Extracted information:
━━━━━━━━━━

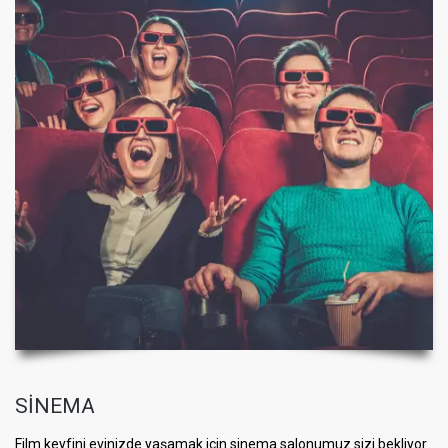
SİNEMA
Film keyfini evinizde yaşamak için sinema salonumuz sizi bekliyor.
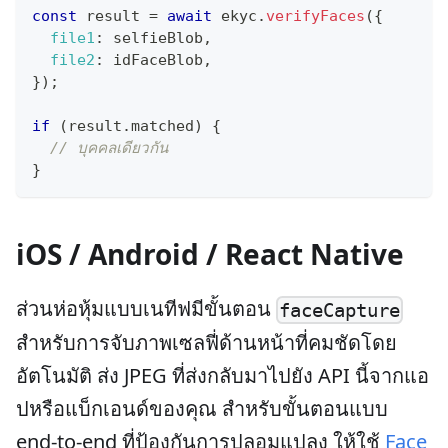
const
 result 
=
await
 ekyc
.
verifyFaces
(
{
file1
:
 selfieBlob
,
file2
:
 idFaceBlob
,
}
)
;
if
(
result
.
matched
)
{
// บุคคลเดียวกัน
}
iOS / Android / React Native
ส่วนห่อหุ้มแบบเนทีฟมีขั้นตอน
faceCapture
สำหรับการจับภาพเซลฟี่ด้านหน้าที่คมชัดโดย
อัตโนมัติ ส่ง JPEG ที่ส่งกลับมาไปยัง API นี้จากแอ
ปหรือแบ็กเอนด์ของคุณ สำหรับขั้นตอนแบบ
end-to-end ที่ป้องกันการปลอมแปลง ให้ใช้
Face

━━━━━━━━━━

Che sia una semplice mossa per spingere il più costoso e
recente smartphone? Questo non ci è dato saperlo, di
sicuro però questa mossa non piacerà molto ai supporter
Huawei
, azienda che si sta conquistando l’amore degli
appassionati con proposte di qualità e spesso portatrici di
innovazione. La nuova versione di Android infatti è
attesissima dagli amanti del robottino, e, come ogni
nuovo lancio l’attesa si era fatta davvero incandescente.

━━━━━━━━━━

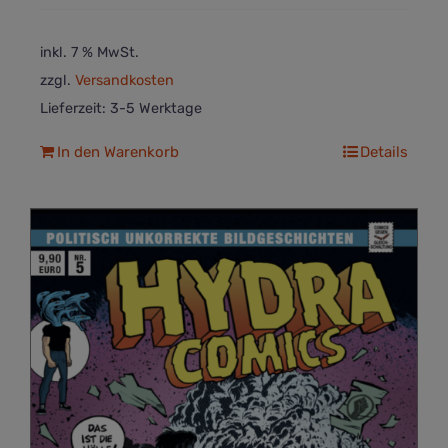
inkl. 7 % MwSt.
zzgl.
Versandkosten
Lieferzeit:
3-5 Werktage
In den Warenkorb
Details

━━━━━━━━━━

What you need to do: Count the lines in the entries above where the string "สำหร" shows up, and give that number only.

Answer space: 2